Starting at the first line of the material below, retype each line exactly until you reach the line with "pinky tip: (121, 91)", which is also included; pictures stay out.

■ PROVIDED RECORDS
********************

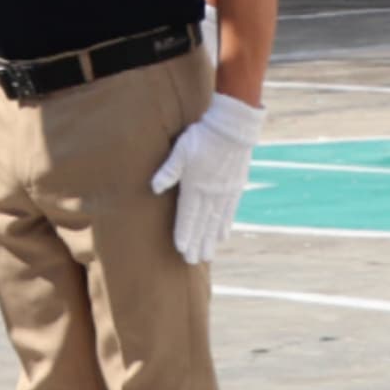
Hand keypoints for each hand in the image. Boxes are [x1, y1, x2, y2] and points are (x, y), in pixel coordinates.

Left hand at [149, 93, 266, 263]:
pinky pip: (229, 212)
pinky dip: (224, 225)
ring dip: (210, 240)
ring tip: (206, 256)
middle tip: (192, 260)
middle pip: (202, 224)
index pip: (188, 215)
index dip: (184, 233)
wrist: (233, 128)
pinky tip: (222, 237)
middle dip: (196, 243)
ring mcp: (225, 192)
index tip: (181, 249)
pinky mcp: (235, 187)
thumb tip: (154, 187)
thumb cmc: (202, 136)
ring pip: (216, 221)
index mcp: (195, 185)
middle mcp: (211, 193)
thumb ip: (169, 170)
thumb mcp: (181, 150)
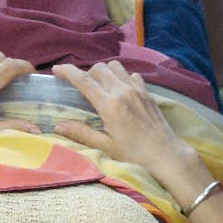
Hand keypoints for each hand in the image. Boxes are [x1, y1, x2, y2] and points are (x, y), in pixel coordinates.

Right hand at [50, 61, 205, 195]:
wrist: (166, 155)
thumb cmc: (135, 155)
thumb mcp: (106, 147)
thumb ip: (82, 133)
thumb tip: (58, 126)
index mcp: (110, 105)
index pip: (84, 80)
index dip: (68, 71)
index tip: (57, 70)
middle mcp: (123, 91)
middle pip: (99, 68)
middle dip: (86, 73)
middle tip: (82, 87)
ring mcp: (137, 89)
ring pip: (115, 66)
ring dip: (104, 72)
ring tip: (101, 87)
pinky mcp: (147, 92)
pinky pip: (131, 75)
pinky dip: (122, 77)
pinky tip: (121, 91)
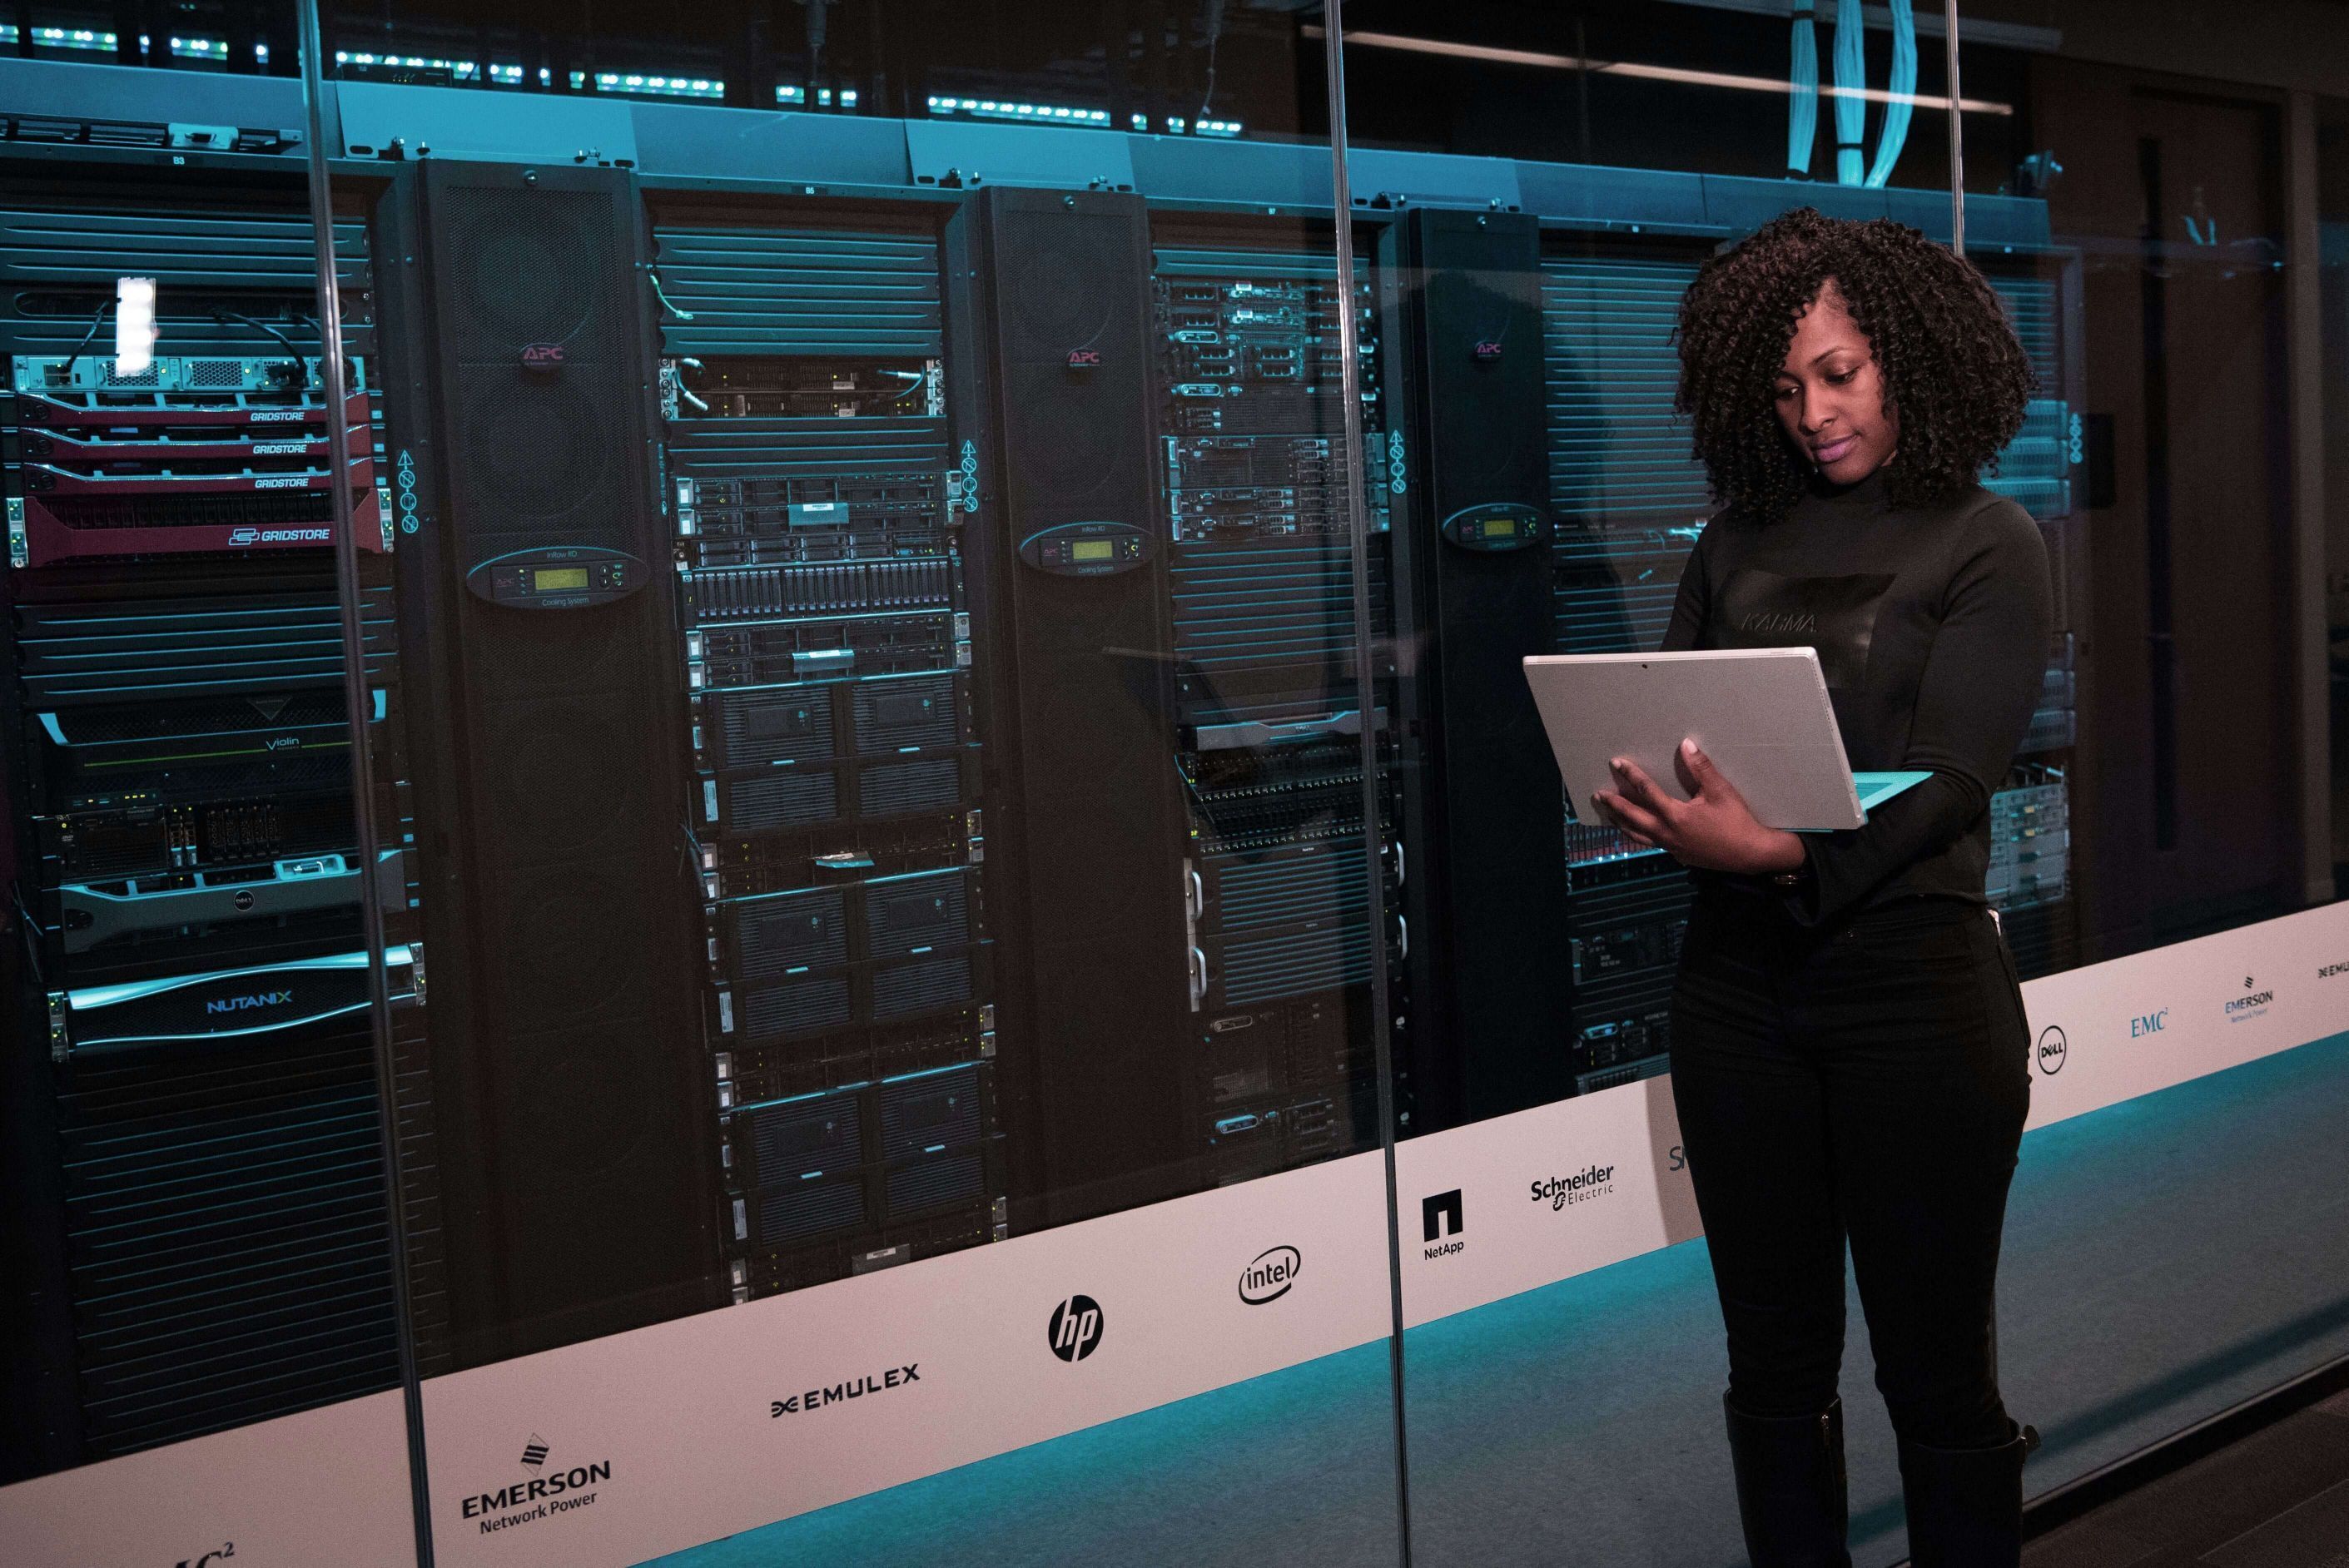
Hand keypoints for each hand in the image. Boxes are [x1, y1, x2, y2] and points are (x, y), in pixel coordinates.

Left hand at [1589, 739, 1807, 875]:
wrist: (1751, 854)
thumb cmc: (1737, 821)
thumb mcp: (1720, 791)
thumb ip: (1701, 768)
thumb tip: (1686, 744)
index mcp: (1675, 816)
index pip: (1646, 791)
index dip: (1631, 775)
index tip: (1616, 763)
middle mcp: (1667, 833)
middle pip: (1632, 817)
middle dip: (1614, 805)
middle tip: (1598, 795)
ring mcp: (1671, 847)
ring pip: (1638, 835)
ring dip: (1622, 823)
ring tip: (1609, 815)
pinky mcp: (1679, 855)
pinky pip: (1652, 843)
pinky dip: (1639, 835)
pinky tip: (1638, 831)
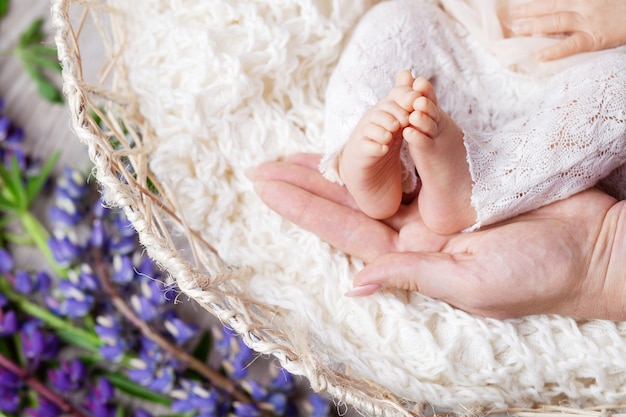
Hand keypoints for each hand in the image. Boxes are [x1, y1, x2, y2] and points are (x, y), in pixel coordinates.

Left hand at [249, 153, 625, 319]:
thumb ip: (411, 276)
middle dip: (308, 181)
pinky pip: (416, 154)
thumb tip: (355, 287)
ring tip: (299, 147)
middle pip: (351, 199)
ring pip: (378, 174)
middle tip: (265, 164)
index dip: (303, 208)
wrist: (594, 247)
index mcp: (412, 258)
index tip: (266, 188)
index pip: (345, 229)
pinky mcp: (461, 179)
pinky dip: (389, 138)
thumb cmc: (538, 276)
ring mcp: (437, 203)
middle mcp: (417, 231)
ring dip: (341, 156)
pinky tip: (360, 129)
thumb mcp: (469, 284)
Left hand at [508, 0, 625, 60]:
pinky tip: (539, 56)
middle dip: (530, 10)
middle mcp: (583, 5)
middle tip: (512, 15)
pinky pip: (571, 45)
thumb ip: (573, 2)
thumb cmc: (616, 7)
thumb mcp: (595, 0)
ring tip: (517, 29)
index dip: (536, 2)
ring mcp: (588, 21)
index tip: (518, 5)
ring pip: (557, 22)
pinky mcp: (593, 38)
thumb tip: (555, 8)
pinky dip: (555, 51)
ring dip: (535, 25)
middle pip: (552, 6)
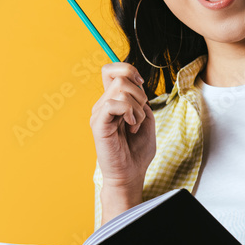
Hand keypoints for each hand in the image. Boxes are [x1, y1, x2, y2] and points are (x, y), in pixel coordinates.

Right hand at [90, 62, 155, 198]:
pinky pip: (113, 104)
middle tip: (139, 116)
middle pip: (120, 77)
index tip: (140, 84)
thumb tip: (138, 86)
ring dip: (137, 107)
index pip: (111, 70)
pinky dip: (129, 113)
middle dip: (140, 94)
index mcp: (112, 102)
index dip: (127, 69)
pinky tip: (130, 127)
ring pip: (121, 89)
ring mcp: (99, 114)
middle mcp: (103, 105)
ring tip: (135, 125)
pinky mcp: (98, 125)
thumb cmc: (137, 152)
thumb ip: (141, 101)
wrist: (130, 175)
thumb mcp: (146, 120)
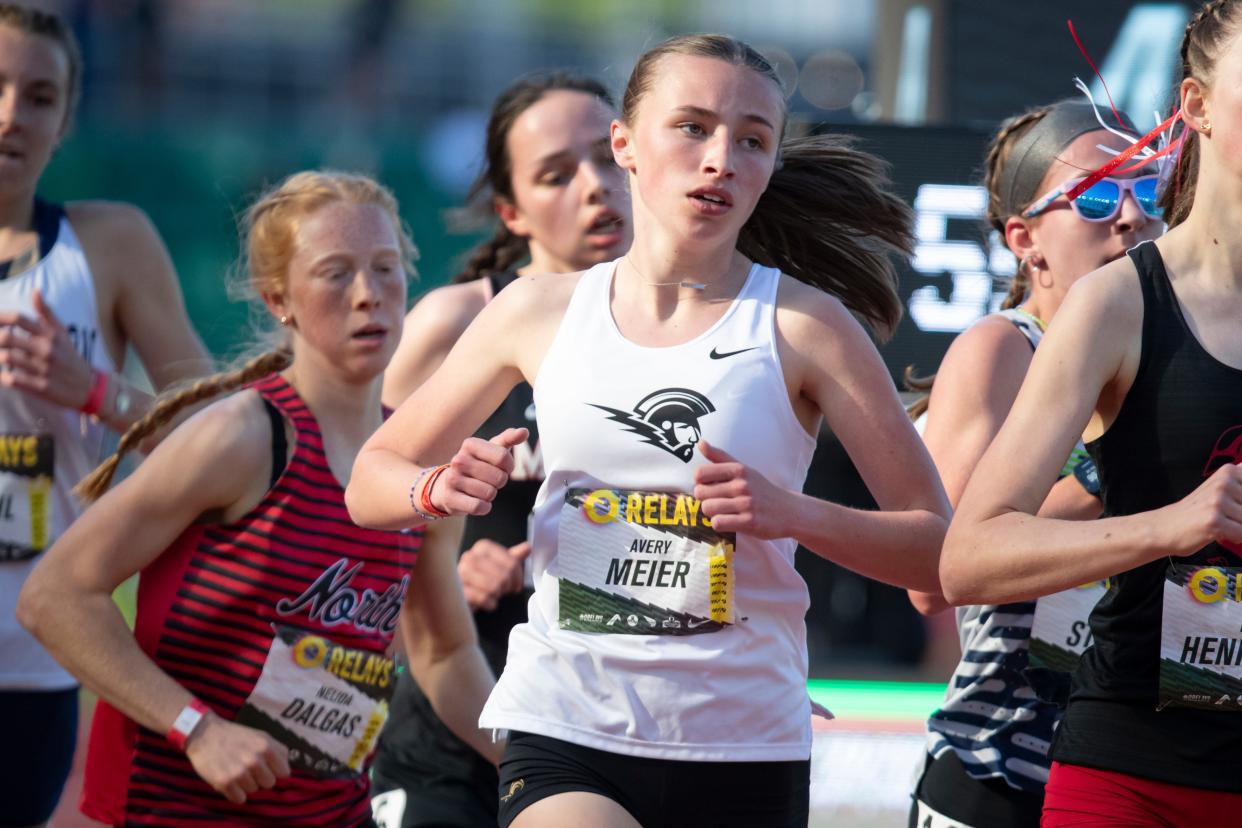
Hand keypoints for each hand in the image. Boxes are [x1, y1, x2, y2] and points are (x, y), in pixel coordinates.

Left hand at [0, 289, 95, 409]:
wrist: (89, 387)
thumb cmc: (70, 357)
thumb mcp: (62, 333)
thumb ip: (46, 312)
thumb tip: (35, 291)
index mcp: (50, 335)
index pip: (18, 318)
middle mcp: (47, 350)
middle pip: (7, 338)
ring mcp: (44, 369)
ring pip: (6, 358)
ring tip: (0, 357)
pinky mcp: (41, 387)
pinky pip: (12, 379)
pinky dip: (3, 377)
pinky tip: (4, 375)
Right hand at [185, 714, 290, 804]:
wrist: (204, 734)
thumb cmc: (235, 735)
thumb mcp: (261, 736)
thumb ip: (278, 750)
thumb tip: (287, 768)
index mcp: (266, 746)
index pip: (284, 772)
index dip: (276, 772)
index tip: (268, 768)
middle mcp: (254, 760)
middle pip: (269, 784)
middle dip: (260, 778)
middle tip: (248, 768)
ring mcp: (239, 772)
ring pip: (253, 791)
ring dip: (245, 784)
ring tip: (235, 770)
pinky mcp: (224, 783)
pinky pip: (239, 799)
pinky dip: (234, 793)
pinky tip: (229, 780)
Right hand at [428, 428, 527, 516]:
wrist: (448, 485)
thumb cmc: (476, 465)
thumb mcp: (491, 449)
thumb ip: (509, 439)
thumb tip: (524, 432)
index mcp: (470, 444)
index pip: (503, 457)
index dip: (508, 466)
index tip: (502, 467)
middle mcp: (458, 460)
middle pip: (499, 477)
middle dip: (499, 482)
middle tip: (488, 480)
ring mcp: (452, 479)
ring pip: (490, 493)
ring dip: (490, 494)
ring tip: (480, 489)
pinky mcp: (450, 498)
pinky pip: (479, 506)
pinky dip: (484, 507)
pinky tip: (477, 501)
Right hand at [458, 539, 530, 610]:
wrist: (461, 596)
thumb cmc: (482, 580)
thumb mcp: (499, 567)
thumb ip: (513, 557)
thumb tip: (528, 547)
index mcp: (482, 547)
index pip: (512, 562)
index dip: (518, 577)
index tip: (516, 584)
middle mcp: (469, 556)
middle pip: (504, 575)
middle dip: (507, 587)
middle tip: (503, 590)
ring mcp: (460, 573)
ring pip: (494, 586)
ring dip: (497, 595)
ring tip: (493, 594)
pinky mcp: (458, 590)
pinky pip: (483, 598)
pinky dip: (490, 604)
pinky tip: (487, 602)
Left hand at [692, 439, 789, 538]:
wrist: (789, 511)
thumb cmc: (761, 489)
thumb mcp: (744, 470)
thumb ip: (720, 457)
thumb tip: (700, 442)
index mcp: (739, 469)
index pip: (700, 473)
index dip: (699, 482)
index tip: (709, 486)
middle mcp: (742, 485)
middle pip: (700, 492)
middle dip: (705, 499)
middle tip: (717, 501)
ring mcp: (746, 504)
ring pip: (707, 508)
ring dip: (711, 513)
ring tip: (723, 511)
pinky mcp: (749, 522)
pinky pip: (718, 523)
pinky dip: (719, 524)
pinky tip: (729, 521)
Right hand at [1163, 462, 1241, 556]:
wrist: (1165, 525)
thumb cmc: (1196, 510)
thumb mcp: (1218, 486)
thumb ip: (1239, 479)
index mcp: (1228, 471)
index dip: (1241, 501)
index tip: (1232, 503)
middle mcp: (1224, 482)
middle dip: (1241, 516)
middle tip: (1225, 516)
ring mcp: (1218, 501)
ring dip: (1238, 527)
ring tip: (1221, 524)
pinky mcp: (1214, 520)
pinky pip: (1241, 534)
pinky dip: (1233, 538)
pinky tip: (1218, 533)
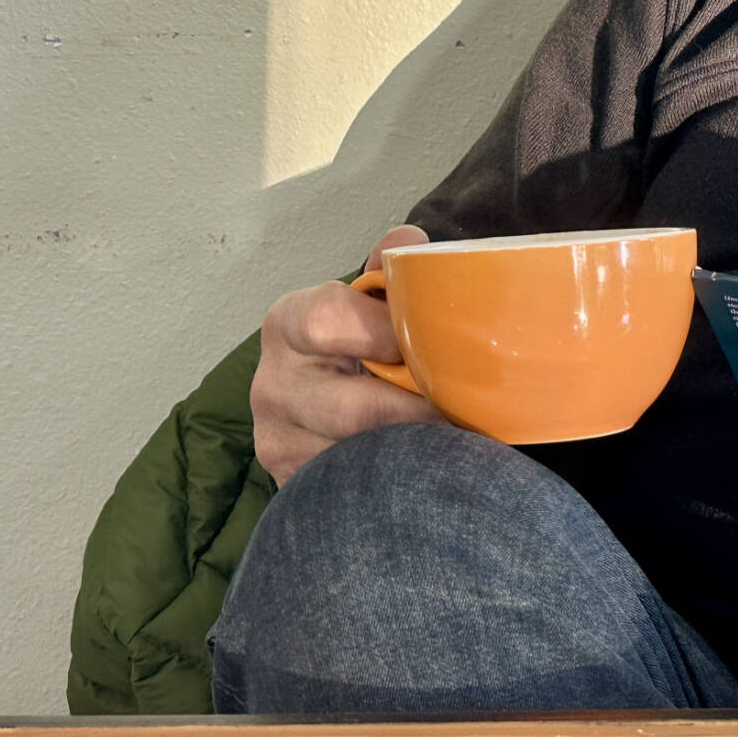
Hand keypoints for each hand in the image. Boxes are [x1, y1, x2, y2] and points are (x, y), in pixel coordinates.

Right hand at [251, 224, 444, 485]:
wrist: (317, 394)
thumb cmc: (354, 338)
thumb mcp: (367, 298)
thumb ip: (391, 271)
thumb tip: (410, 246)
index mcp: (289, 322)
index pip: (330, 320)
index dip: (387, 334)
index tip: (430, 348)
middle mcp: (272, 385)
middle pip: (352, 409)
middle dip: (417, 414)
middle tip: (465, 414)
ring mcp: (279, 441)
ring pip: (359, 458)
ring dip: (414, 454)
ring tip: (455, 444)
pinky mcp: (294, 485)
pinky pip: (353, 490)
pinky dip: (397, 482)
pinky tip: (424, 472)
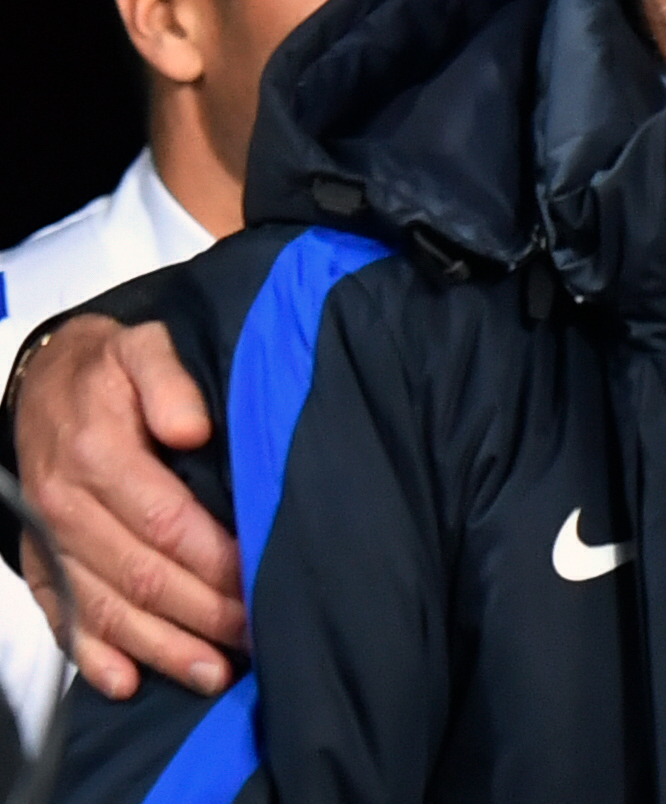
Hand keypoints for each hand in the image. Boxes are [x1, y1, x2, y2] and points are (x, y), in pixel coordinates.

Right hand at [17, 316, 246, 697]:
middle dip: (203, 614)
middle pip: (140, 576)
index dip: (216, 561)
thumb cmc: (106, 368)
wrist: (44, 379)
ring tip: (213, 673)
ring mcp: (49, 538)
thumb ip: (170, 381)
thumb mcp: (144, 347)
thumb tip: (191, 427)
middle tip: (256, 636)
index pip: (166, 522)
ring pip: (104, 608)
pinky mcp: (40, 560)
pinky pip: (61, 616)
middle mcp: (66, 505)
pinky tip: (128, 682)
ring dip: (160, 648)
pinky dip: (93, 655)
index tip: (261, 582)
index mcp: (97, 454)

********************

■ TASK ANSWER
Hand keypoints for each hand in the image. Boxes are [x1, y1, x2, y2] and points are (x, y), in pixel coordinates.

Left hand at [149, 93, 266, 263]:
pinky pip: (229, 212)
pinky dip: (224, 225)
ring dip: (210, 240)
ring tip: (206, 256)
middle tip: (192, 260)
middle pip: (202, 224)
index pip: (188, 215)
index dip: (184, 233)
wrist: (233, 128)
pinky tip: (222, 237)
middle dip: (196, 243)
ring mcp: (225, 192)
index tip: (181, 249)
pinky mcp: (235, 187)
thumb tip: (154, 187)
thumb cmc: (202, 136)
ring pip: (216, 221)
index mcp: (195, 185)
middle mcp: (211, 193)
thumb ip: (169, 170)
thumb mcp: (181, 150)
Hand keypoints for each hand in the image. Boxes are [x1, y1, x2, y2] and points are (x, y), in pixel coordinates.

Right hand at [50, 61, 205, 195]:
wrist: (166, 155)
thumb cmc: (135, 155)
thumb mcp: (106, 147)
thumb ip: (82, 133)
thumb tip: (58, 126)
index mcp: (110, 105)
index pip: (84, 80)
index dip: (68, 71)
index tip: (57, 70)
middle mcp: (123, 91)
middle pip: (99, 68)
middle dip: (86, 73)
middle tip: (82, 87)
ring mcp: (137, 89)
ring pip: (115, 66)
ring dip: (104, 72)
ring tip: (101, 87)
pinky mcp: (147, 92)
pinky pip: (131, 75)
pinky dip: (122, 77)
pinky tip: (121, 91)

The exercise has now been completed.